Reading text:
======
# Going to AEP this weekend April 9th and 10th



## dre (Aug 14, 2009)

Anyone else heading down to AEP this weekend? I think the fish are really going to be biting as long as I find the right pond, which I am researching now (any suggestions let me know =). Normally I fish the ponds around campsite K but my buddy wants to take his basshound down there and the ponds I normally fish are small and mainly float tube ponds. May try something around C? Also anyone know what campgrounds are currently open? Lets hope the thunderstorms that they are predicting this weekend don't last all day!

Thank you!

Matt


----------



## FishJunky (May 20, 2004)

Try Q. Open this year.


----------



## dre (Aug 14, 2009)

Can you camp there right now?


----------



## pastorchris (Mar 19, 2007)

I cant seem to remember......where is Q?


----------



## dre (Aug 14, 2009)

I'm not sure where it's at either?


----------



## Networthy (Dec 22, 2008)

Q is between D and Grove Church Rd. If you are heading up the hill towards Grove Church Rd it is the ponds on the right. If i remember right it is just past Windy Hill.


----------



## FLT_TUBE_JNKY (Jun 6, 2006)

Dre I'll be down saturday morning in my red ranger if you see me I'll show you where Q is. Will be staying the night at K.


----------



## Snakecharmer (Apr 9, 2008)

dre said:


> Anyone else heading down to AEP this weekend? I think the fish are really going to be biting as long as I find the right pond, which I am researching now (any suggestions let me know =). Normally I fish the ponds around campsite K but my buddy wants to take his basshound down there and the ponds I normally fish are small and mainly float tube ponds. May try something around C? Also anyone know what campgrounds are currently open? Lets hope the thunderstorms that they are predicting this weekend don't last all day!
> 
> Thank you!
> 
> Matt


Hey Matt - Hows that Creek Company Float Tube doing?

Snake


----------



## BassDaddy (May 18, 2005)

"Q is between D and Grove Church Rd. If you are heading up the hill towards Grove Church Rd it is the ponds on the right. If i remember right it is just past Windy Hill. "

Is it just ponds or are there campsites? I've been going down for years and have always heard about a campsite Q but don't know anything about it. I'm not even sure if I know where its at. Is it marked with a sign or anything....hmmm, could be very interesting this year.


----------



## FishJunky (May 20, 2004)

No camping.


----------



## mrlbass99 (Apr 10, 2011)

what is AEP mean and where at ??? i never seen before ... becouse i am new in ohio...




dre said:


> Anyone else heading down to AEP this weekend? I think the fish are really going to be biting as long as I find the right pond, which I am researching now (any suggestions let me know =). Normally I fish the ponds around campsite K but my buddy wants to take his basshound down there and the ponds I normally fish are small and mainly float tube ponds. May try something around C? Also anyone know what campgrounds are currently open? Lets hope the thunderstorms that they are predicting this weekend don't last all day!
> 
> Thank you!
> 
> Matt


----------



## dre (Aug 14, 2009)
======
Items from a dataset
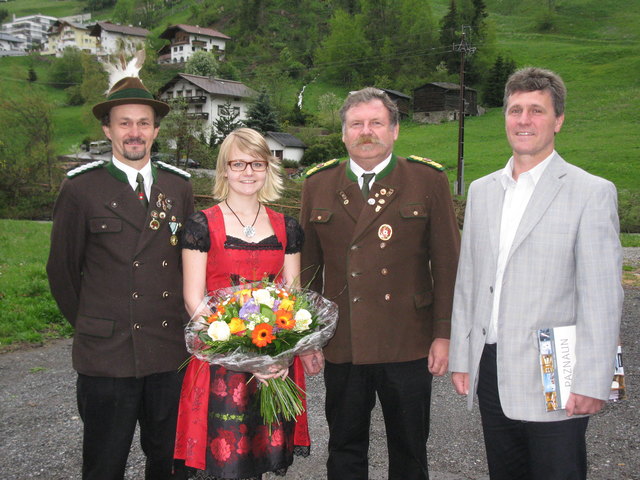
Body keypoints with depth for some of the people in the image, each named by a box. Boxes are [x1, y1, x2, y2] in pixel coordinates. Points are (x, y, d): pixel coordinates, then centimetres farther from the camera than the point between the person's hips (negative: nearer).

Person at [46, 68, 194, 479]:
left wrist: (180, 323, 8)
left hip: (171, 353, 3)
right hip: (107, 355, -3)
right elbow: (62, 270, 2)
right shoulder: (81, 188, -4)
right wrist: (91, 326, 5)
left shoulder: (179, 186, 7)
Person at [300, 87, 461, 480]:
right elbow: (308, 268, 8)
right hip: (341, 345, 2)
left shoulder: (429, 180, 0)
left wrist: (444, 334, -4)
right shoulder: (318, 185, 6)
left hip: (408, 344, -1)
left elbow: (448, 265, -1)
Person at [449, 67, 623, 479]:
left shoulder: (592, 193, -6)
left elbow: (602, 299, -9)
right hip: (490, 370, 5)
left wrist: (591, 383, -13)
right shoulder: (482, 190, 11)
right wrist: (461, 357, 10)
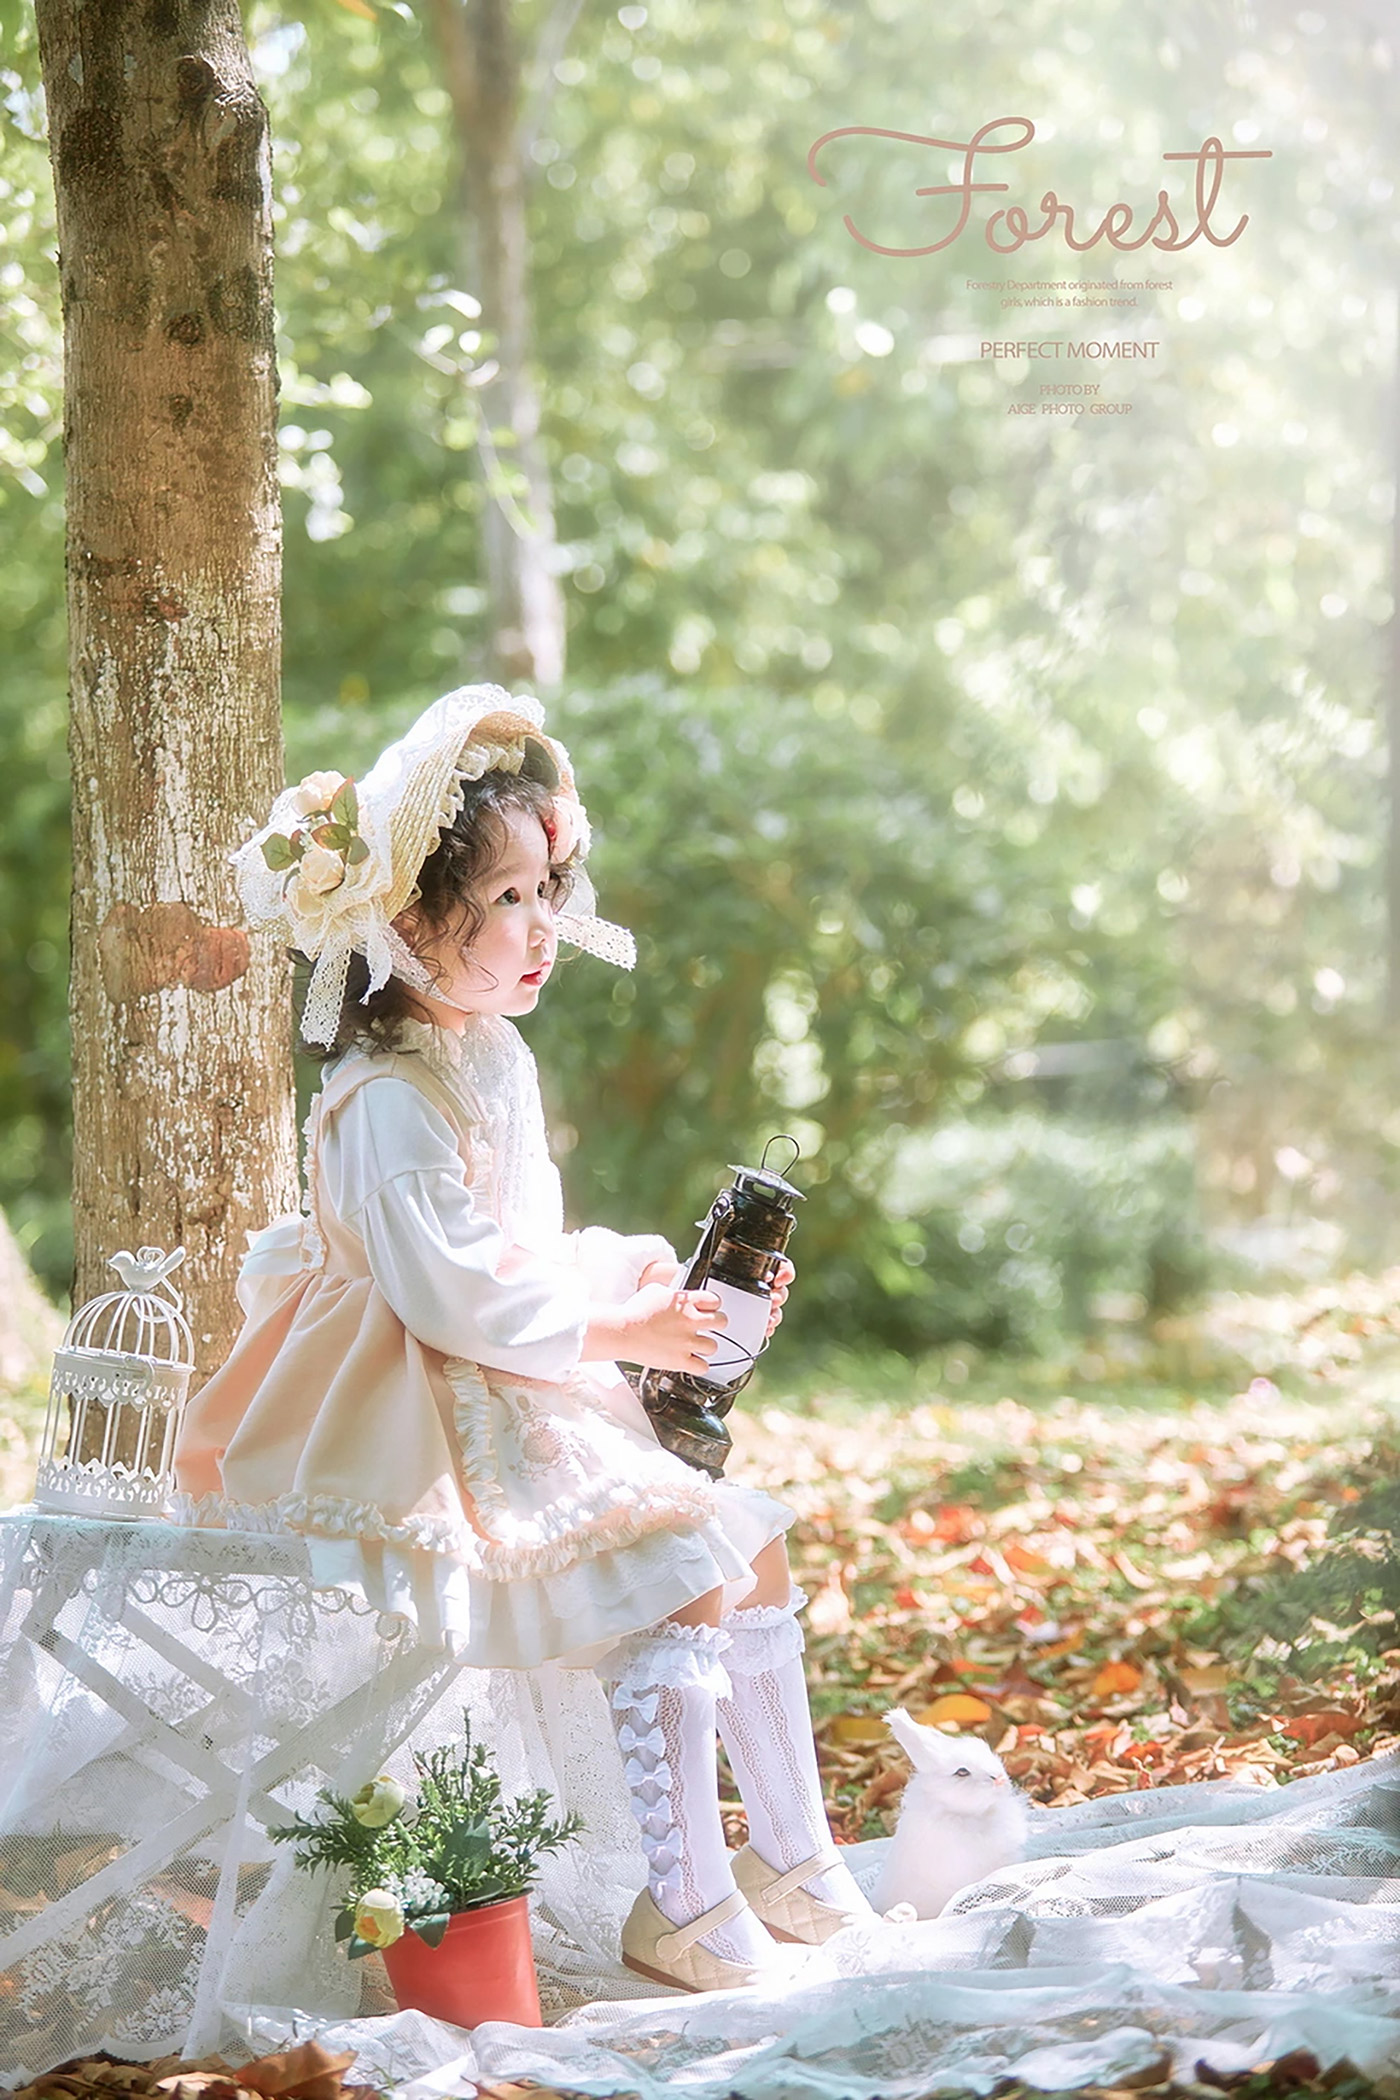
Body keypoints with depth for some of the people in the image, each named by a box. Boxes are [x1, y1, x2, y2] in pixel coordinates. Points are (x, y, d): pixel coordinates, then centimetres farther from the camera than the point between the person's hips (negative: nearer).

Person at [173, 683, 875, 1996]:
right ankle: (680, 1908, -12)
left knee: (753, 1545, 7)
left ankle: (790, 1858, 18)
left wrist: (654, 1285, 5)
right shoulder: (389, 1103, -20)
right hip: (445, 1433, -10)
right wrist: (618, 1331, -15)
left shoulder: (499, 1057, 11)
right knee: (683, 1577, -21)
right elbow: (454, 1300, -24)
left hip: (543, 1400, 10)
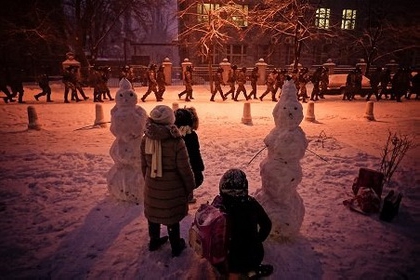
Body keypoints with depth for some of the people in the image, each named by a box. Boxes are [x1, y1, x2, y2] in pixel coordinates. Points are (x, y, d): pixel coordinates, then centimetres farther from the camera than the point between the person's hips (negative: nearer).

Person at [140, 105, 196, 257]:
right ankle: (176, 246, 31)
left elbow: (144, 165, 4)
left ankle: (154, 241, 43)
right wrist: (190, 187, -1)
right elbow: (185, 169, -17)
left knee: (153, 213, 22)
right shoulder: (176, 142, -25)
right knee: (172, 217, 13)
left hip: (152, 186, 4)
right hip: (172, 188, -4)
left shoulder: (145, 140, -9)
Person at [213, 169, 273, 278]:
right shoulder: (251, 203, -20)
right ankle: (250, 270, 19)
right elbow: (266, 225, -3)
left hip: (222, 260, 1)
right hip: (251, 259, -1)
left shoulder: (217, 204, -22)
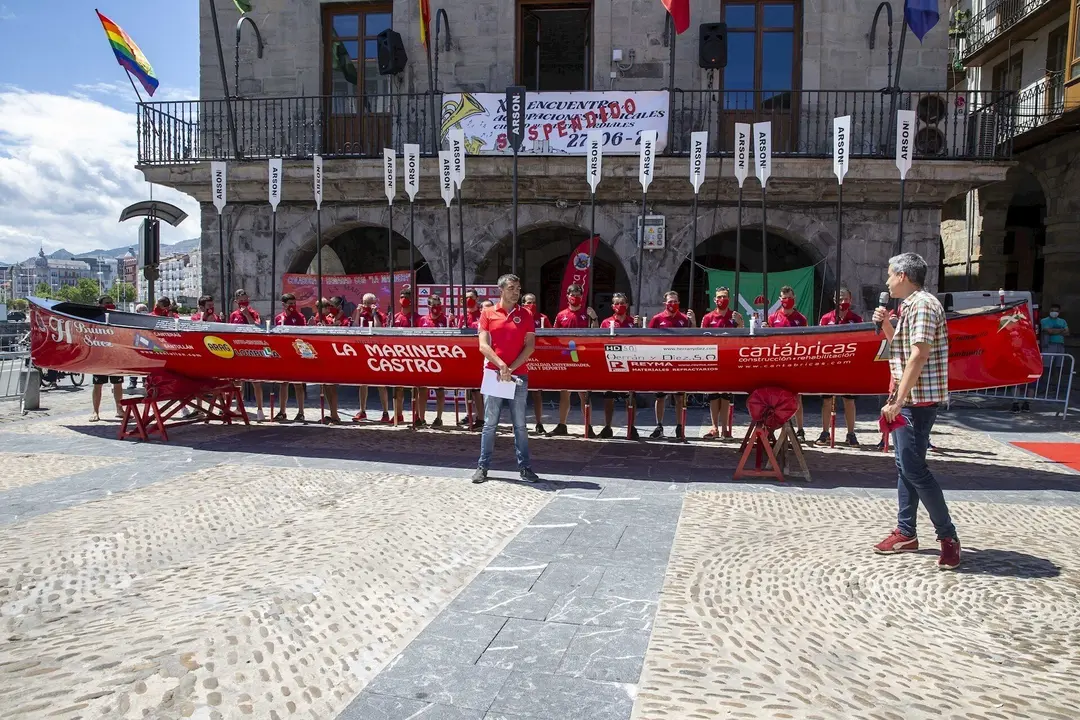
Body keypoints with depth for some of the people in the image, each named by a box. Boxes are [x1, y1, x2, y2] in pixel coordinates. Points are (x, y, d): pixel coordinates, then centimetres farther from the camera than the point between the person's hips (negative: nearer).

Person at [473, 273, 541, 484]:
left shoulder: (526, 315, 7)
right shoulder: (488, 314, 5)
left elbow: (530, 346, 0)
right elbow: (483, 345, -3)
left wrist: (511, 368, -9)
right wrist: (500, 364, -16)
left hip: (518, 376, 1)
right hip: (493, 374, -1)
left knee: (520, 424, 5)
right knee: (490, 424, 4)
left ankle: (524, 467, 10)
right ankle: (482, 466, 12)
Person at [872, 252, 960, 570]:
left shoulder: (922, 304, -16)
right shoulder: (910, 306, 16)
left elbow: (918, 356, -24)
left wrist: (897, 401, -25)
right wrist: (886, 323, 11)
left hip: (917, 399, -11)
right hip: (906, 398, 11)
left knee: (913, 468, -9)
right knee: (904, 466, 13)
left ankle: (948, 536, 2)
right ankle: (906, 533, 20)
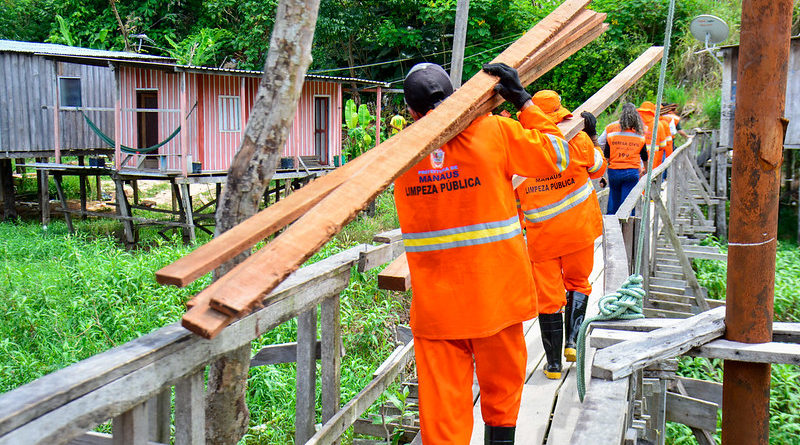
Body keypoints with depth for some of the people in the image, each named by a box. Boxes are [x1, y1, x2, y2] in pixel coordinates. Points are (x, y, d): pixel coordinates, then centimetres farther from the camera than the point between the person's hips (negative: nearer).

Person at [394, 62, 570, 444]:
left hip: (435, 299, 1)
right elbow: (553, 153, 4)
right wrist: (522, 99, 9)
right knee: (502, 377, 19)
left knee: (442, 392, 6)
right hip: (496, 290, 0)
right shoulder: (495, 132, -8)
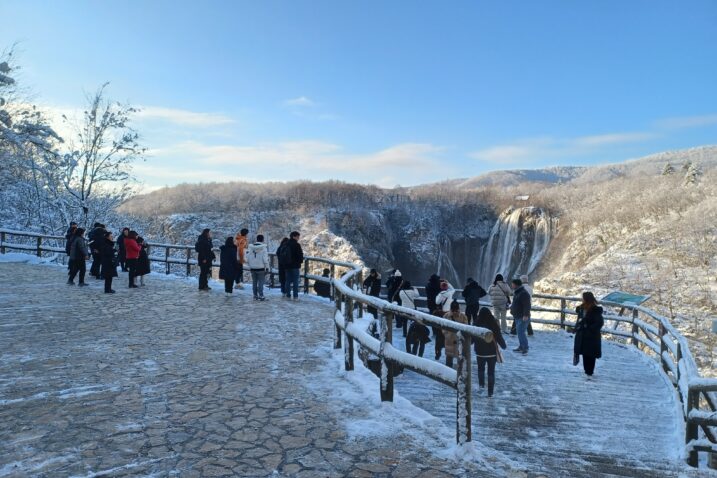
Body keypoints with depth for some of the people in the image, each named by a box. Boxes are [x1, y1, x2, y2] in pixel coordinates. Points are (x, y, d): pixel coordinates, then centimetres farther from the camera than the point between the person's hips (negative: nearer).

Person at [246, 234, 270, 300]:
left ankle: (255, 296, 17)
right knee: (261, 282, 1)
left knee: (254, 282, 12)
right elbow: (265, 259, -13)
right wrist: (267, 267, -4)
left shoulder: (250, 247, 2)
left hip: (253, 268, 4)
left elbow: (246, 258, 4)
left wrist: (249, 265, 14)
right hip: (261, 268, -4)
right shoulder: (264, 248, -11)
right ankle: (261, 296, -1)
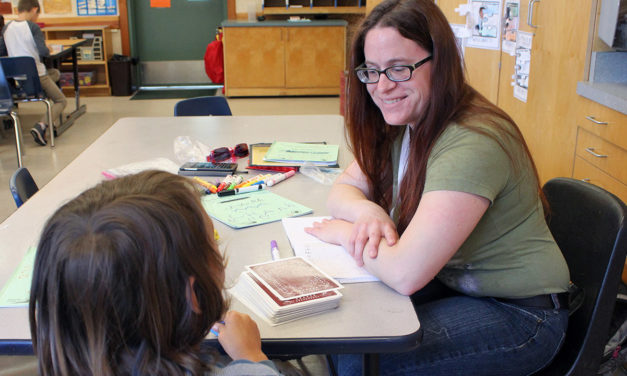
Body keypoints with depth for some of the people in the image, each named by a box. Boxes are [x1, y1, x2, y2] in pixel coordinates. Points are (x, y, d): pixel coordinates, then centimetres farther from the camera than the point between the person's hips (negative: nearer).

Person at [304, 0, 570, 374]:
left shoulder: (472, 144, -30)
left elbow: (405, 273, -33)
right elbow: (343, 188, 6)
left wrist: (345, 232, -15)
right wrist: (367, 211, -17)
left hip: (519, 314, -8)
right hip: (449, 284, 8)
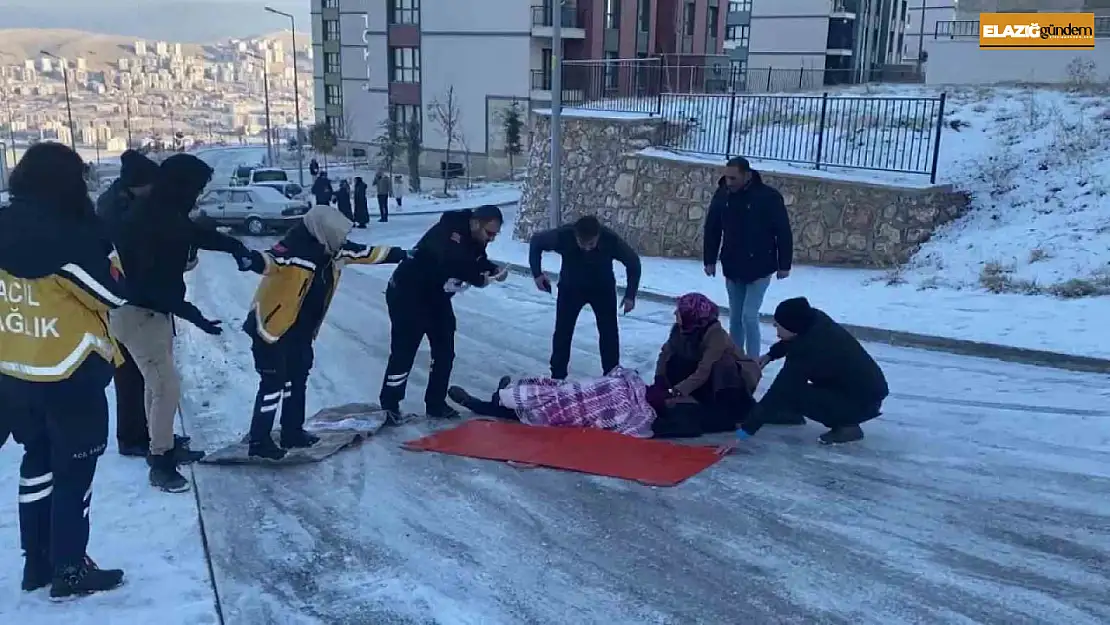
======
Task goal: Rewrite the fishing forum thread from "## Snakecharmer (Apr" up to and including "Float Tube doing?", putting "rain showers" in place of "thunderstorms".

Solution below:
## Snakecharmer (Apr 9, 2008)

dre said:


> Anyone else heading down to AEP this weekend? I think the fish are really going to be biting as long as I find the right pond, which I am researching now (any suggestions let me know =). Normally I fish the ponds around campsite K but my buddy wants to take his basshound down there and the ponds I normally fish are small and mainly float tube ponds. May try something around C? Also anyone know what campgrounds are currently open? Lets hope the rain showers that they are predicting this weekend don't last all day!
> 
> Thank you!
> 
> Matt


Hey Matt - Hows that Creek Company Float Tube doing?